The effects of globalisation have produced an enormous rise in the numbers of international business travellers, a trend that is only likely to increase, with the World Travel and Tourism Councils latest Economic Impact report for 2013 predicting an annual increase of over 3%. As the global economy begins to struggle free from the effects of the great economic slowdown this forecast increase may even be shown to be on the conservative side. International business trips are carried out by a cross-section of business people, from those individual traders and contractors simply representing themselves, through to representatives of huge multinational corporations. Many travellers will have taken the trouble to investigate aspects such as the climate and business cultural niceties at their destination, but increasingly, with the effects of the globalisation of threats from crime and terrorism, it is crucial that travellers are also aware of the security situation at their destination.
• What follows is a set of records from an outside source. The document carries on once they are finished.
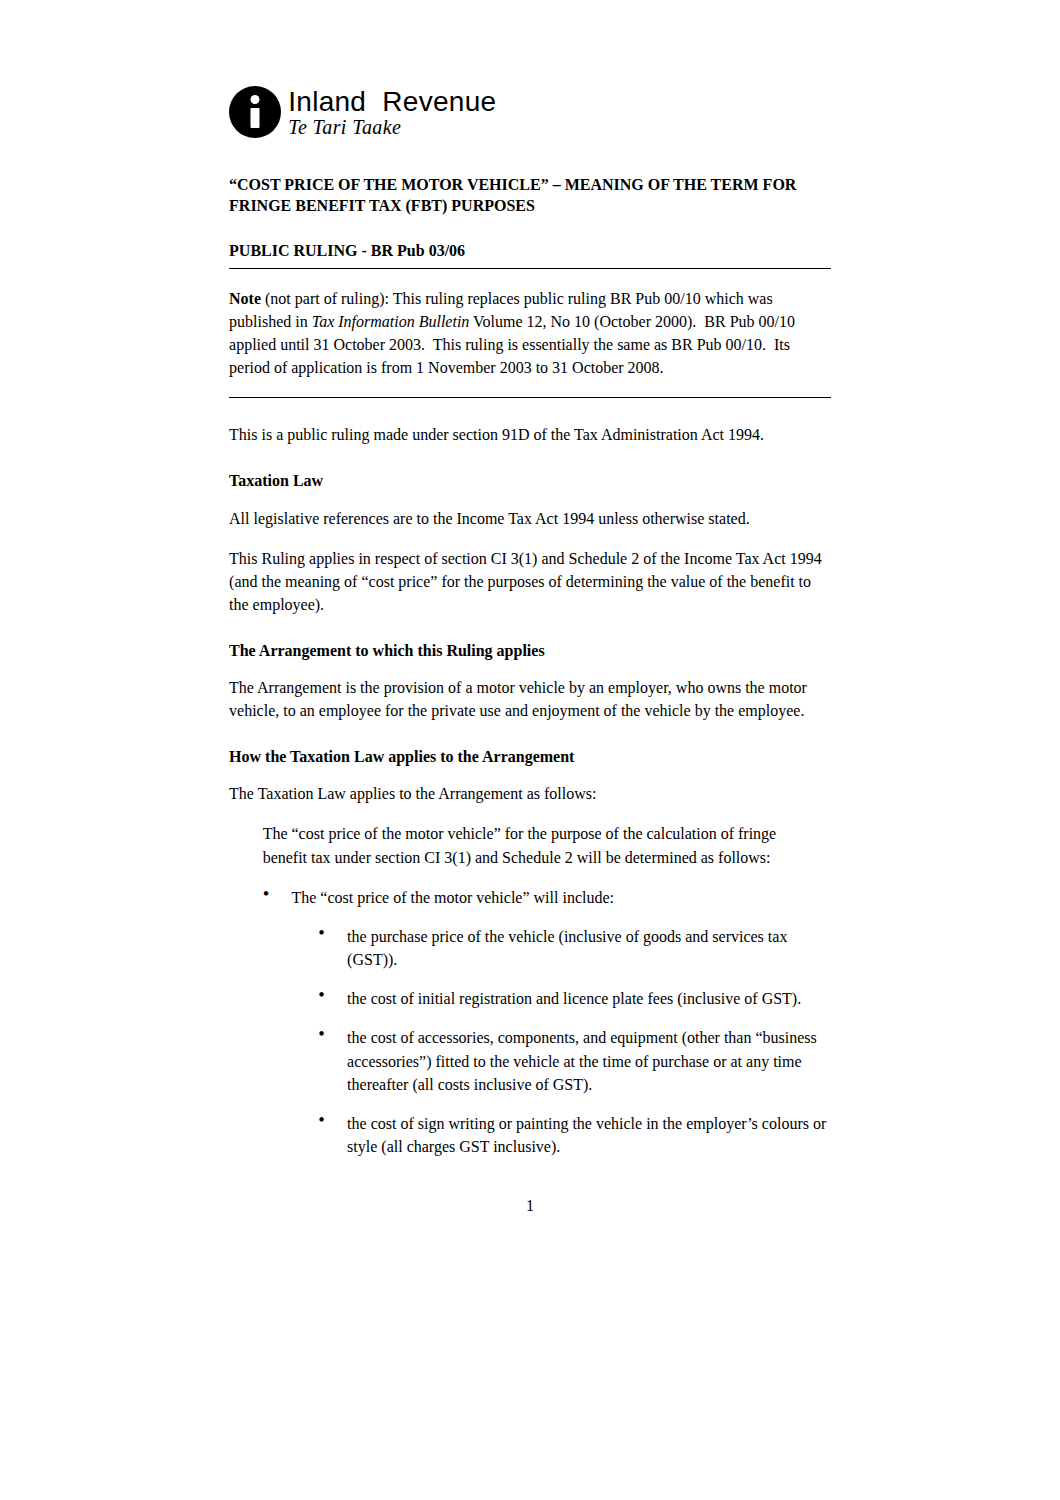Inland Revenue
Te Tari Taake
“Cost price of the motor vehicle” – meaning of the term for fringe benefit tax (FBT) purposes
PUBLIC RULING - BR Pub 03/06
Note (not part of ruling): This ruling replaces public ruling BR Pub 00/10 which was published in Tax Information Bulletin Volume 12, No 10 (October 2000). BR Pub 00/10 applied until 31 October 2003. This ruling is essentially the same as BR Pub 00/10. Its period of application is from 1 November 2003 to 31 October 2008.
This is a public ruling made under section 91D of the Tax Administration Act 1994.
Taxation Law
All legislative references are to the Income Tax Act 1994 unless otherwise stated.
This Ruling applies in respect of section CI 3(1) and Schedule 2 of the Income Tax Act 1994 (and the meaning of “cost price” for the purposes of determining the value of the benefit to the employee).
The Arrangement to which this Ruling applies
The Arrangement is the provision of a motor vehicle by an employer, who owns the motor vehicle, to an employee for the private use and enjoyment of the vehicle by the employee.
How the Taxation Law applies to the Arrangement
The Taxation Law applies to the Arrangement as follows:
The “cost price of the motor vehicle” for the purpose of the calculation of fringe benefit tax under section CI 3(1) and Schedule 2 will be determined as follows:
The “cost price of the motor vehicle” will include:
the purchase price of the vehicle (inclusive of goods and services tax (GST)).
the cost of initial registration and licence plate fees (inclusive of GST).
the cost of accessories, components, and equipment (other than “business accessories”) fitted to the vehicle at the time of purchase or at any time thereafter (all costs inclusive of GST).
the cost of sign writing or painting the vehicle in the employer’s colours or style (all charges GST inclusive).
1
From the employers perspective, they have a duty of care towards their staff and contractors, and must be seen to have acted in a reasonable way, and taken all reasonable precautions, should the worst occur. Quite apart from the personal suffering involved, expensive litigation for negligence could be the least of the implications of failing to take appropriate precautions. Whilst sanity may well have eventually prevailed in a case at the High Court in Australia recently where a government employee had originally successfully sued for compensation over an injury sustained whilst having sex in a hotel room whilst on a business trip, the fact that the case ended up in the High Court must ring alarm bells for all employers. Of course the actual threats out there to the security for international business travellers are rather more significant than those mentioned in the recent Australian Court case and can range from crime though to terrorism, and will of course be specific to the destination. Although, given the ease of international travel both for business travellers and would be terrorists alike, the days of having totally safe destinations are sadly behind us. Travel to all destinations includes the risk to a greater or lesser extent from low-level crime, which can be at the very least a great distraction from the business focus of a trip, a high-profile example being that suffered by tennis star Juan Martin del Potro, victim of a distraction robbery at the Gard du Nord railway station Paris, who suffered the loss of a number of treasured items, not least of which were his passport, money and a rosary blessed by his fellow Argentinian Pope Francis. This was whilst travelling between tournaments in Paris and London and can only have had a negative effect on his performance. Potentially more serious and certainly more physically dangerous is the threat of terrorism. A Communiqué on the growing threat of kidnapping for ransom, issued in July 2013 by the Office of the British Prime Minister David Cameron stated that kidnapping for ransom is the preferred method of financing for Al Qaeda and represents a growing threat. There is also the issue of information security, an employee of contractor may be travelling with economically sensitive information and travellers need to be aware of the danger that wireless communications may be intercepted, either by criminals or even industry competitors.

It is strongly advised that both employers and travellers themselves take responsibility for security, and undertake some initial training, prior to departure. Obtaining pre travel destination intelligence assessments will show due diligence, and highlight the need, if any, for further traveller security training. Any training provided should also consider the gender of the traveller and should at the very least include some basic emergency protocols to cover any eventuality.

Given the number of other tasks both employers and business travellers themselves may be handling it is small wonder that the security for international business travellers is usually neglected, which is why it may be sensible to contract one of the international security consultants that specialise in providing these services. Security is a bit like insurance, hopefully you do not need it, but when disaster strikes, you will be very glad you have it.